Un regard, deux caméras

« Evidemment, des choses comme celles-là n’ont pas précisément aidé ma carrière« , déclare un cinéaste dont les rapports avec les Etats-Unis ne furent jamais simples. « Il y a toujours eu là-bas une tension particulière entre supercapitalisme et démocratie, commente notre interlocuteur, et les sommes astronomiques déversées dans les campagnes électorales font qu’aujourd’hui, si le plus riche n’est pas assuré de gagner, il a en tout cas beaucoup plus de chances que les autres… » On ne changera pas Paul Verhoeven, dont le nouveau film épingle au passage l’hypocrisie du conservatisme catholique. « De manière implicite, évidemment! Nous ne saurions bien sûr voir une métaphore sur les cachotteries de l’Eglise dissimulant les crimes commis par certains de ses membres ces dernières décennies…« , lâche en souriant un réalisateur qui dit toujours préférer « l’ambiguïté ».

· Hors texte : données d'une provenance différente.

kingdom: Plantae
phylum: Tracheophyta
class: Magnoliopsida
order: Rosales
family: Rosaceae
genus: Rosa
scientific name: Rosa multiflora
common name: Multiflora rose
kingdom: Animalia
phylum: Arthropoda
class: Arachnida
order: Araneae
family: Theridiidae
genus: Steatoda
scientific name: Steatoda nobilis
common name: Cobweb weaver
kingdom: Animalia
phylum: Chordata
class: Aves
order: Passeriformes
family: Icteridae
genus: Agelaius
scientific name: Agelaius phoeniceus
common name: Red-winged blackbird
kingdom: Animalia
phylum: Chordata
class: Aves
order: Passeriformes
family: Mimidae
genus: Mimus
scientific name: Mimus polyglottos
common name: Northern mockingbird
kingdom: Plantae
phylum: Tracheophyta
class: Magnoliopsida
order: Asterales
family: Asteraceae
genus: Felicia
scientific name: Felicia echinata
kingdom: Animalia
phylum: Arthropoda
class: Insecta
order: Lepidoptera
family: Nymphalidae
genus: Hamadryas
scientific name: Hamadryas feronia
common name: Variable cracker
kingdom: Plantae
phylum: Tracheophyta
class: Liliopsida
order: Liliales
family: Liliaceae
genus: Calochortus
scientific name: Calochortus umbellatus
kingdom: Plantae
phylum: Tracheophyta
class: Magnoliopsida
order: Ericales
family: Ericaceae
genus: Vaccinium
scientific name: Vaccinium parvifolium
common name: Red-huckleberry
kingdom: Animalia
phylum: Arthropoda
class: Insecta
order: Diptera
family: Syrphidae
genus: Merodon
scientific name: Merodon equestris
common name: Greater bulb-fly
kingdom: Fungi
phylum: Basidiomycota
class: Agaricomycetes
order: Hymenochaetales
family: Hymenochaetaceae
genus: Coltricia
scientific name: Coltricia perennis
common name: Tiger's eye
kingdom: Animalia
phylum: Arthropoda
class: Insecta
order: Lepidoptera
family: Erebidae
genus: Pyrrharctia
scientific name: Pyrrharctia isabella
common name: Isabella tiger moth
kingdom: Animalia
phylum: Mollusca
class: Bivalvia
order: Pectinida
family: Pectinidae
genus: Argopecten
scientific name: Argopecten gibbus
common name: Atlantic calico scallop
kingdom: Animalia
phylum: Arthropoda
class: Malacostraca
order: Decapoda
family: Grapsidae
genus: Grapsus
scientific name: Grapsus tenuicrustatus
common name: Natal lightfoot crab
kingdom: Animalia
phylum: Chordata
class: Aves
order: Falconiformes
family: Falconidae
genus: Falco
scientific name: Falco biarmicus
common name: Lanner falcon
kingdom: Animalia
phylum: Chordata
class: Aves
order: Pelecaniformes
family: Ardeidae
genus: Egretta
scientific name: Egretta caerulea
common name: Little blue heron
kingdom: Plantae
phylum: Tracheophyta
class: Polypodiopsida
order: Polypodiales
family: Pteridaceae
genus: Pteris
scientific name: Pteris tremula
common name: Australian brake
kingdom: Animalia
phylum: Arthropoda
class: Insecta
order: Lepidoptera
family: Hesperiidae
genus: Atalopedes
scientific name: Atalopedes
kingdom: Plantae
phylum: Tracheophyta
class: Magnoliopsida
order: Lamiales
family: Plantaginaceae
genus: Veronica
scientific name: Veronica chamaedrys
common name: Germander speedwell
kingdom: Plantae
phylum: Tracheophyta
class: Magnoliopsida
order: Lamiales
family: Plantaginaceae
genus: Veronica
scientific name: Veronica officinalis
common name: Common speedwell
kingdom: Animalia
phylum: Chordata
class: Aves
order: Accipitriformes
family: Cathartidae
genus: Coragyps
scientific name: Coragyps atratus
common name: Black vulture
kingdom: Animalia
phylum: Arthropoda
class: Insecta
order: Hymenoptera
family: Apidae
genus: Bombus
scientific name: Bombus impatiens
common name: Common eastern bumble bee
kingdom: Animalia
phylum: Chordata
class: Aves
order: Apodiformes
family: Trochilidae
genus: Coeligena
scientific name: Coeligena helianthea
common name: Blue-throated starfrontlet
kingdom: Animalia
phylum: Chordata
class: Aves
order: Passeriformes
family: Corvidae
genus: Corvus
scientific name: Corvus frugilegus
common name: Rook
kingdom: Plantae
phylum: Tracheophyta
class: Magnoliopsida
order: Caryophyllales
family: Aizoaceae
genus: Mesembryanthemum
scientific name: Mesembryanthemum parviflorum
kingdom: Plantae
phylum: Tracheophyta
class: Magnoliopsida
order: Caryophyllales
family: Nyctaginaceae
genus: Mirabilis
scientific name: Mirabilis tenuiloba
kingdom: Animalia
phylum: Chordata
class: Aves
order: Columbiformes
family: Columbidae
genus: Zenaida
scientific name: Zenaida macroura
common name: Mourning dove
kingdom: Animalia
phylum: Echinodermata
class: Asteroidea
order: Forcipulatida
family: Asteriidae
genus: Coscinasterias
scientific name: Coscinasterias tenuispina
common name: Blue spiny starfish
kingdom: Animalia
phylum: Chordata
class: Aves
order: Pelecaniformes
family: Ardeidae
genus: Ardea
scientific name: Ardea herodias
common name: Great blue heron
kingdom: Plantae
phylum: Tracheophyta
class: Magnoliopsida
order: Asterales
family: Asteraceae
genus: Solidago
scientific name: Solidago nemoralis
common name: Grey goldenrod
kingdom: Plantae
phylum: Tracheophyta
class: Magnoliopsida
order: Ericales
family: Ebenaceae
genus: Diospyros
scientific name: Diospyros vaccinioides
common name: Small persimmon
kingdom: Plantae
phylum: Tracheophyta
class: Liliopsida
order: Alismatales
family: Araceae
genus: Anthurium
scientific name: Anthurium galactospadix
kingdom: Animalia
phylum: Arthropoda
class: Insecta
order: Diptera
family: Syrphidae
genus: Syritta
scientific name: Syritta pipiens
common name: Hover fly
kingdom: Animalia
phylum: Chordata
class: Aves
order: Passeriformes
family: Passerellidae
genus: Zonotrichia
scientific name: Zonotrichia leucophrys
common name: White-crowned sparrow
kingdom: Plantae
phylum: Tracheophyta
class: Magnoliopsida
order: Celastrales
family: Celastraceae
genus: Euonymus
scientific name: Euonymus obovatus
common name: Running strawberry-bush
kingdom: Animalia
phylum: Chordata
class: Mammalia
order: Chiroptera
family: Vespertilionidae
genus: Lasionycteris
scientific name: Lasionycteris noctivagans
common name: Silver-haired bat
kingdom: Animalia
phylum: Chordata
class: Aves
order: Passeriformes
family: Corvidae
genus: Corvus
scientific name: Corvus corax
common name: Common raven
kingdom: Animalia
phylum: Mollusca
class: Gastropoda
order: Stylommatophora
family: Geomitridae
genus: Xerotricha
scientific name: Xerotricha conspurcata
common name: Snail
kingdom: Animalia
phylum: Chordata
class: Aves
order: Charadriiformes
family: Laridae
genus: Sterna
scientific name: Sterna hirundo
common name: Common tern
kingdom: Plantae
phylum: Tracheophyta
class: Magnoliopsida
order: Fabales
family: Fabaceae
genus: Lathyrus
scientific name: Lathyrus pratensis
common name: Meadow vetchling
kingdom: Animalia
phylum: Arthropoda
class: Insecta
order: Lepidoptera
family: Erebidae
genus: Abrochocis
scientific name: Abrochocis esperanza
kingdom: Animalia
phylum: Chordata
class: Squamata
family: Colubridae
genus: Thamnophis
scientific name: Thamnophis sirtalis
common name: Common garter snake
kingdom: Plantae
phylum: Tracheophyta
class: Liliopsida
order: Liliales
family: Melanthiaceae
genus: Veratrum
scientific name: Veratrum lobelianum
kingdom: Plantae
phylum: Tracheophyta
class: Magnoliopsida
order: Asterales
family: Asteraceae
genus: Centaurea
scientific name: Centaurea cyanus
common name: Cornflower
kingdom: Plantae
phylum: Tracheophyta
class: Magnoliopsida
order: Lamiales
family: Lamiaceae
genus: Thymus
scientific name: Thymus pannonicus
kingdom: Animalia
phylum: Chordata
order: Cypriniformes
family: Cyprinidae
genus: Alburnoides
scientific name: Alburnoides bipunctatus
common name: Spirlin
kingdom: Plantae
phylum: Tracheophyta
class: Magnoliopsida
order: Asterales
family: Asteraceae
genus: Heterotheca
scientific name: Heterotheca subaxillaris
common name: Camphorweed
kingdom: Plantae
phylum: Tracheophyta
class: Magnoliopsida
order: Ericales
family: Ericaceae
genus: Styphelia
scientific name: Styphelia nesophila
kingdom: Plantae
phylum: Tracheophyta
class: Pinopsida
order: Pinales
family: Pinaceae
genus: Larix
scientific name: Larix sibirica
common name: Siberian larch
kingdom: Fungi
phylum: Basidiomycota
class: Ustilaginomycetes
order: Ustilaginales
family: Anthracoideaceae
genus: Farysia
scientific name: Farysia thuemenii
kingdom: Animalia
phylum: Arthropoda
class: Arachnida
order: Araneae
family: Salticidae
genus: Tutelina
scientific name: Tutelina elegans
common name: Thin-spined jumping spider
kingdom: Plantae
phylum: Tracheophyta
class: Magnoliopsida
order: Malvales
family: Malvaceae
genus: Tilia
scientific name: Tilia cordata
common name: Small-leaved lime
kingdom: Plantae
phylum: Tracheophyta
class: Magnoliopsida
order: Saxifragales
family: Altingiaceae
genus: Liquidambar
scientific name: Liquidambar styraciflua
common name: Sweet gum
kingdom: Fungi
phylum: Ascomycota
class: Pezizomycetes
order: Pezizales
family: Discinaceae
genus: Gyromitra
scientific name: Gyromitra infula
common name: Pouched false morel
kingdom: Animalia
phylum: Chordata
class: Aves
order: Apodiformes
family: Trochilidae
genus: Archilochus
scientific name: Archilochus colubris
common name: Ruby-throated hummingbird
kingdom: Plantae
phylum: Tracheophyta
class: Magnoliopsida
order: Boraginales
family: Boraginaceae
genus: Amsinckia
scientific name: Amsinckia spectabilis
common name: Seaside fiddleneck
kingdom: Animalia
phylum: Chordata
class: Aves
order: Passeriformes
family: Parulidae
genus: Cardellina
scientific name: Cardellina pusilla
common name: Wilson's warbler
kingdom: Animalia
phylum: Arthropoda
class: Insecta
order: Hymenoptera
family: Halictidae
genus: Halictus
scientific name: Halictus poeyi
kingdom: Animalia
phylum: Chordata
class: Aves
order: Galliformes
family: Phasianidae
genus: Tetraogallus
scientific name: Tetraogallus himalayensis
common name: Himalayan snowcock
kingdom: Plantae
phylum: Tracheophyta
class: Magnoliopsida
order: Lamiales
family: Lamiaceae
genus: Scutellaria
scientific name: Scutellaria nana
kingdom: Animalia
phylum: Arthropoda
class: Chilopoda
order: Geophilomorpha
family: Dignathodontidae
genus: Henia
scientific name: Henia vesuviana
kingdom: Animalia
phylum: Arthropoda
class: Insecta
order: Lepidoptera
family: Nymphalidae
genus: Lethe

En regardant Elle, on ne peut qu’être frappé par la fluidité peu banale qu’expose la réalisation. Un effet souhaité, bien sûr, et qu’a renforcé le système choisi par Verhoeven pour son tournage. « J’avais eu l’occasion d’essayer ça pour Steekspel (un moyen métrage expérimental pour la télévision, et le seul film du cinéaste entre Black Book en 2006 et Elle, NLDR): tourner avec deux caméras, chacune pilotée par un directeur de la photographie. Deux types qui se connaissaient bien et qui se positionnaient si naturellement qu’en passant des images d’une caméra à l’autre, on remarquait à peine qu’il y avait une coupure, un changement de plan… » Stéphane Fontaine, le chef op’ choisi pour Elle, accepta le défi d’un « partenaire » qu’il suggéra lui-même (Matthieu Le Bothlan, crédité au générique en tant qu’assistant opérateur), offrant au montage la possibilité à Verhoeven d’achever son film aussi « organiquement » qu’il ambitionnait de le faire. « L’impression de continuité est capitale pour moi, commente-t-il, c’était déjà pour ça qu’au tournage de Showgirls, j’ai utilisé quasiment en permanence une steadycam, en plan séquence mouvant… » A bientôt 78 ans (il les aura le 18 juillet prochain), le réalisateur batave est toujours aussi curieux « d’aller découvrir ce (qu’il) ne sait pas encore« . La réussite de son nouveau film, aussi imparable et passionnant que complexe et risqué, devrait vite lui apporter de nouvelles occasions de le faire!